◆ **Directions for this task**: Look through the listing for the word "Output". Copy each line that has it.

◆ **Raw data**:
..............................
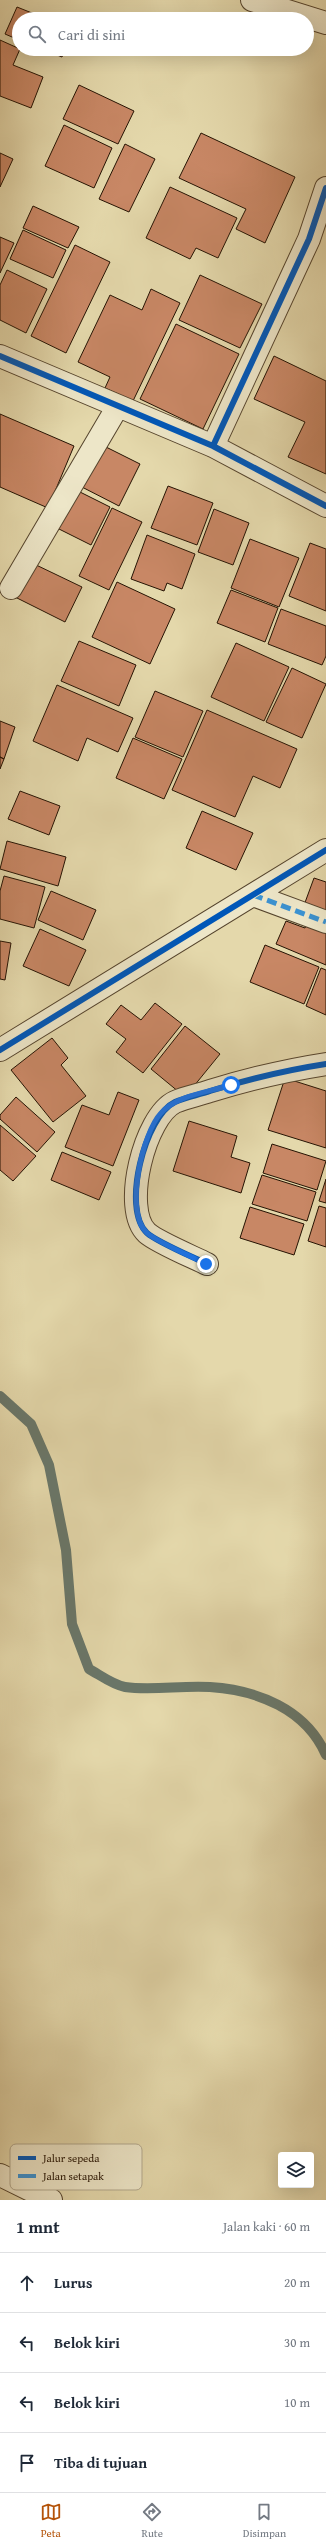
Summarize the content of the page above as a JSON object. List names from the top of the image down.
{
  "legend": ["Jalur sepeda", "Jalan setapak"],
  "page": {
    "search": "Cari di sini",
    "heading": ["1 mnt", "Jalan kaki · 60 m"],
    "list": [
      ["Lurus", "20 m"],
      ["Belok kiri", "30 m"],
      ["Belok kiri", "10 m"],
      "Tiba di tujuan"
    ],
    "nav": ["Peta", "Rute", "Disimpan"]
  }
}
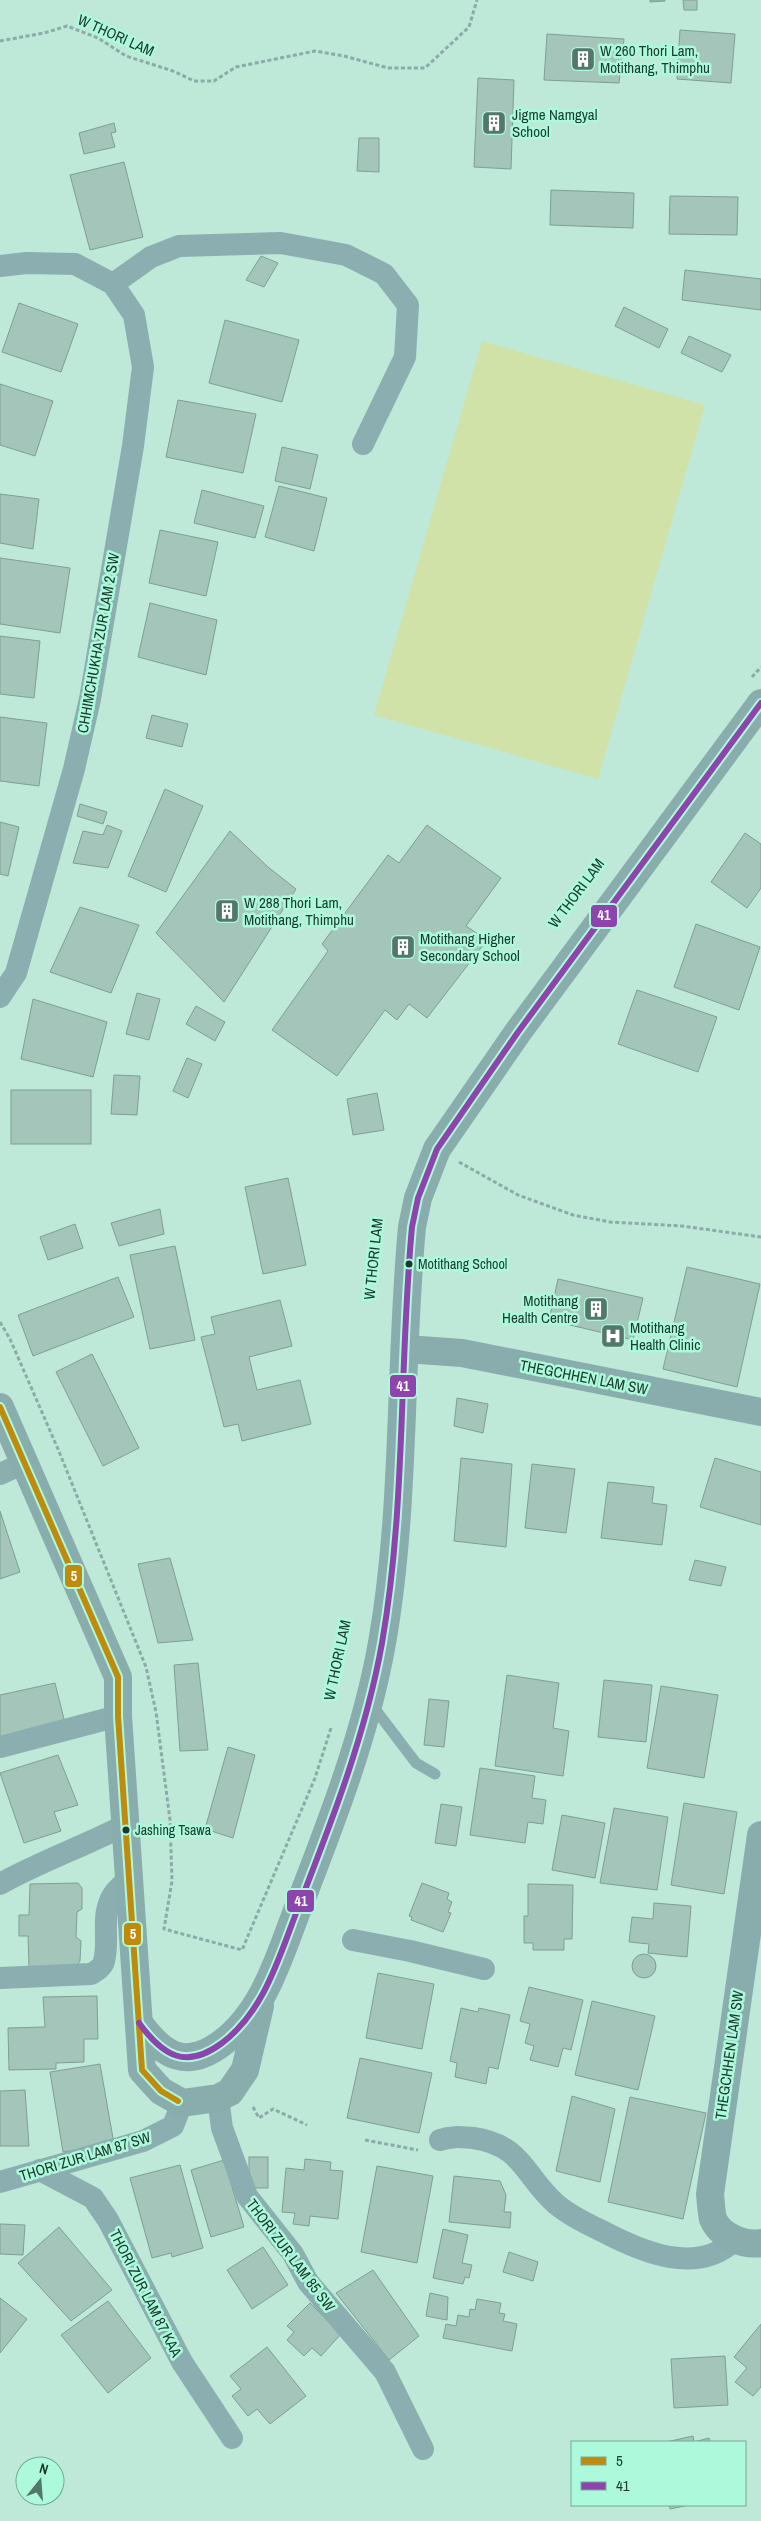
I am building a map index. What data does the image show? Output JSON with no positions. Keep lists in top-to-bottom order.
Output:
..............................
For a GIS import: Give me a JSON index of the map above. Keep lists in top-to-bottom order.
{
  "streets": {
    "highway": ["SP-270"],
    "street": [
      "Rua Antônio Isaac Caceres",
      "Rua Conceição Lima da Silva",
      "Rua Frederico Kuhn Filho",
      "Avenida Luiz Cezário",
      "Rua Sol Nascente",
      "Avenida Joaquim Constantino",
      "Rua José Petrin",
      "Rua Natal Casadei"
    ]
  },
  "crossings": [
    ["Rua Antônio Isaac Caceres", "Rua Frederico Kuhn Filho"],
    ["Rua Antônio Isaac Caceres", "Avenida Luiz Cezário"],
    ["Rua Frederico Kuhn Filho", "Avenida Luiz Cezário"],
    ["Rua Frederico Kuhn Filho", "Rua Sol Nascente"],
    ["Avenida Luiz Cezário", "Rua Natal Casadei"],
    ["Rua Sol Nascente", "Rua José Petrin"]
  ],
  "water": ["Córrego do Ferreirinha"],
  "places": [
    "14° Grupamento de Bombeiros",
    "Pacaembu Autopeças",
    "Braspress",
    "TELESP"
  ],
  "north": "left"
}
..............................
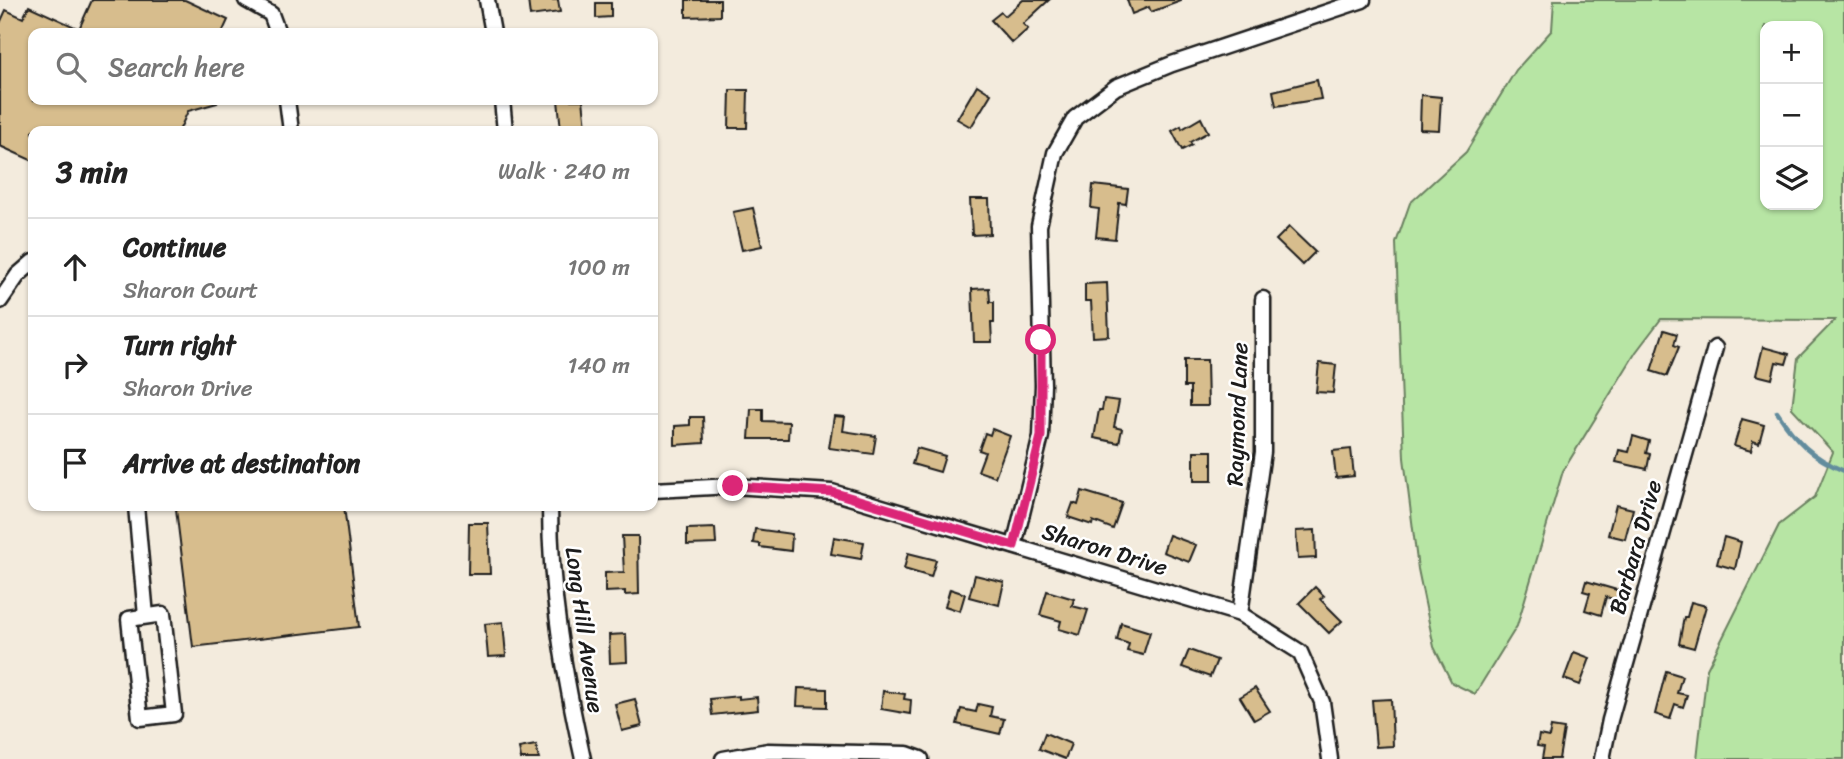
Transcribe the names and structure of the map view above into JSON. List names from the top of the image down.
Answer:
..............................
◆ **Answer**:
I am building a map index. What data does the image show? Output JSON with no positions. Keep lists in top-to-bottom order.
Output:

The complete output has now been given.